• About this task: Rewrite the following lines, putting "cœur" wherever "coeur" appears and keeping everything else unchanged. Omit the pictures from your answer.
Start of Supplied information
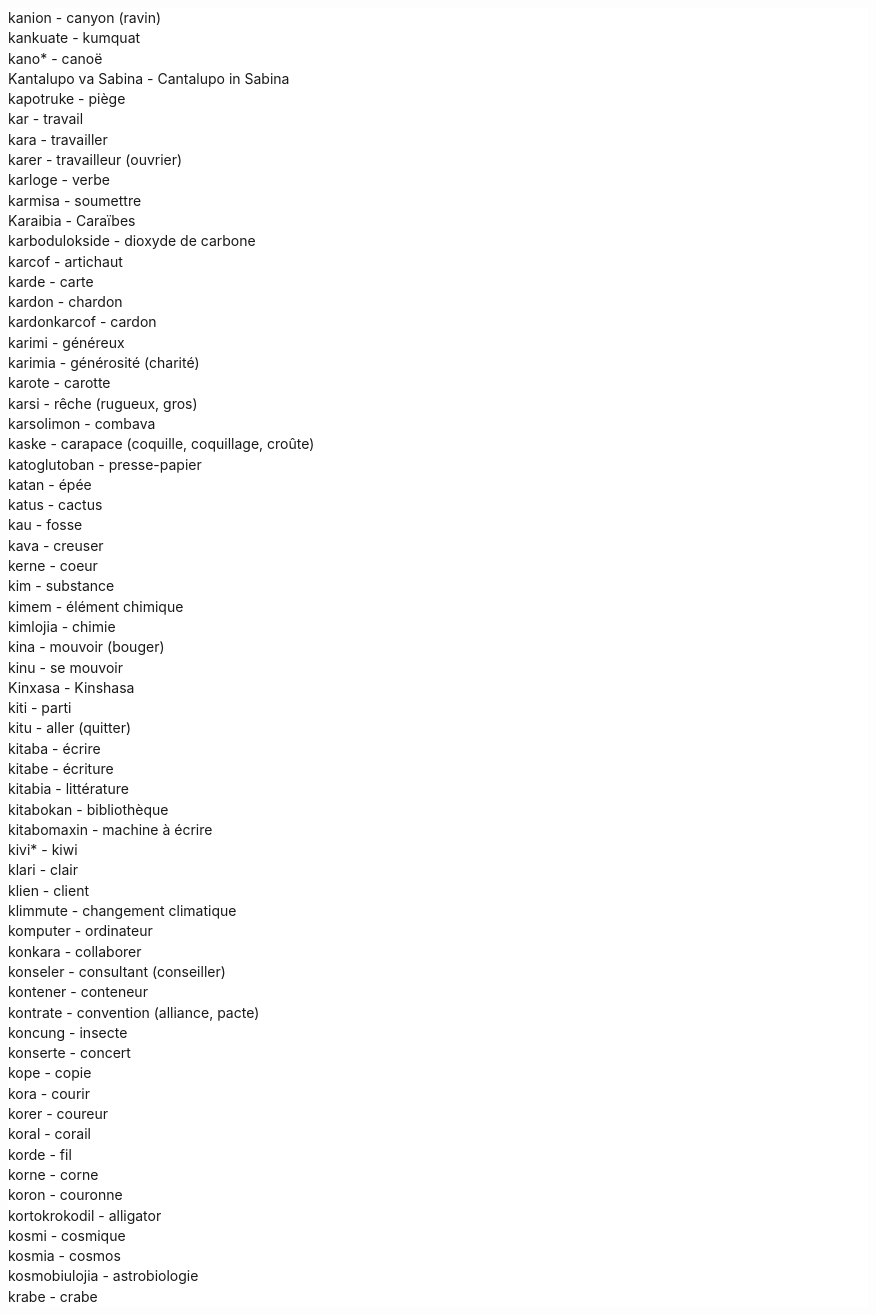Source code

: kanion - canyon (ravin)  
kankuate - kumquat  
kano\* - canoë  
Kantalupo va Sabina - Cantalupo in Sabina  
kapotruke - piège  
kar - travail  
kara - travailler  
karer - travailleur (ouvrier)  
karloge - verbe  
karmisa - soumettre  
Karaibia - Caraïbes  
karbodulokside - dioxyde de carbone  
karcof - artichaut  
karde - carte  
kardon - chardon  
kardonkarcof - cardon  
karimi - généreux  
karimia - générosité (charité)  
karote - carotte  
karsi - rêche (rugueux, gros)  
karsolimon - combava  
kaske - carapace (coquille, coquillage, croûte)  
katoglutoban - presse-papier  
katan - épée  
katus - cactus  
kau - fosse  
kava - creuser  
kerne - coeur  
kim - substance  
kimem - élément chimique  
kimlojia - chimie  
kina - mouvoir (bouger)  
kinu - se mouvoir  
Kinxasa - Kinshasa  
kiti - parti  
kitu - aller (quitter)  
kitaba - écrire  
kitabe - écriture  
kitabia - littérature  
kitabokan - bibliothèque  
kitabomaxin - machine à écrire  
kivi\* - kiwi  
klari - clair  
klien - client  
klimmute - changement climatique  
komputer - ordinateur  
konkara - collaborer  
konseler - consultant (conseiller)  
kontener - conteneur  
kontrate - convention (alliance, pacte)  
koncung - insecte  
konserte - concert  
kope - copie  
kora - courir  
korer - coureur  
koral - corail  
korde - fil  
korne - corne  
koron - couronne  
kortokrokodil - alligator  
kosmi - cosmique  
kosmia - cosmos  
kosmobiulojia - astrobiologie  
krabe - crabe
End of Supplied information
• Completed exercise:
Source code

: kanion - canyon (ravin)  
kankuate - kumquat  
kano\* - canoë  
Kantalupo va Sabina - Cantalupo in Sabina  
kapotruke - piège  
kar - travail  
kara - travailler  
karer - travailleur (ouvrier)  
karloge - verbe  
karmisa - soumettre  
Karaibia - Caraïbes  
karbodulokside - dioxyde de carbone  
karcof - artichaut  
karde - carte  
kardon - chardon  
kardonkarcof - cardon  
karimi - généreux  
karimia - générosité (charité)  
karote - carotte  
karsi - rêche (rugueux, gros)  
karsolimon - combava  
kaske - carapace (coquille, coquillage, croûte)  
katoglutoban - presse-papier  
katan - épée  
katus - cactus  
kau - fosse  
kava - creuser  
kerne - cœur  
kim - substance  
kimem - élément chimique  
kimlojia - chimie  
kina - mouvoir (bouger)  
kinu - se mouvoir  
Kinxasa - Kinshasa  
kiti - parti  
kitu - aller (quitter)  
kitaba - écrire  
kitabe - écriture  
kitabia - littérature  
kitabokan - bibliothèque  
kitabomaxin - machine à écrire  
kivi\* - kiwi  
klari - clair  
klien - client  
klimmute - changement climatique  
komputer - ordinateur  
konkara - collaborer  
konseler - consultant (conseiller)  
kontener - conteneur  
kontrate - convention (alliance, pacte)  
koncung - insecte  
konserte - concert  
kope - copie  
kora - courir  
korer - coureur  
koral - corail  
korde - fil  
korne - corne  
koron - couronne  
kortokrokodil - alligator  
kosmi - cosmique  
kosmia - cosmos  
kosmobiulojia - astrobiologie  
krabe - crabe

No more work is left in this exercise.